While saying all of this I have watched one of my neighboring sister school districts go down in flames and rightly so for things that they have done that I as a public employee find repugnant, inexcusable and quite frankly unconcionable. That aside, it still costs someone, somewhere money to do these things. Part of this burden is the maintenance of public trust. The other portion of it is a "pain in the ass" that takes money away from organizations that I once, as an outsider considered bloated, but have come to understand are simply pressed to use money for educating children instead for maintaining the huge barrage of federal and state required, and invariably unfunded mandates.

As you live in Wisconsin, I would ask that you be somewhat more considerate of the taxpayers of the State of Texas or any other state for that matter, and stop trying to spend our money. Better yet help me pay my 6k property tax bill each year. Your 600+ dollars is a tenth of it.
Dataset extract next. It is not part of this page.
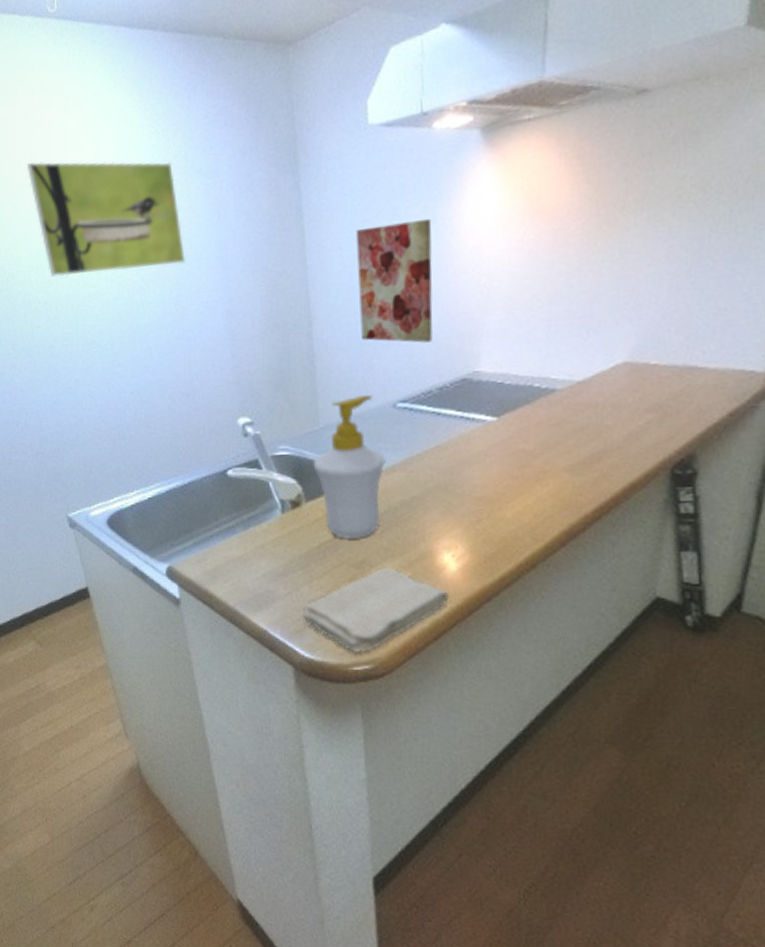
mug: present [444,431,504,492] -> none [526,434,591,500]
I know my rant is about Public Schools and not State Goverment, but what impacts one impacts us all. I am no fan of Rick Perry either. By no means am I defending him, but it bothers me to let simplistic generalizations go without at least some attempt to put facts to the matter.

On a personal note, I am with you on Rick Perry retaining all emails. I operate with the assumption that any item capable of recording information on a daily basis that belongs to the District is subject to the scrutiny of the public and I make my staff and everyone that uses our systems aware of that fact. Full disclosure is the cornerstone of right action. Anyone that has anything to hide has no place in public service. Perhaps I am overly deontological about this whole thing, but balance is the keyword. I have a duty to the taxpayers of the state to ethical behavior. I expect as a taxpayer in the state that other public officials are of a like mind. But I also know that in the real world that the higher the resolution or the wider the space, the greater the cost.

I am only willing to pay for so much.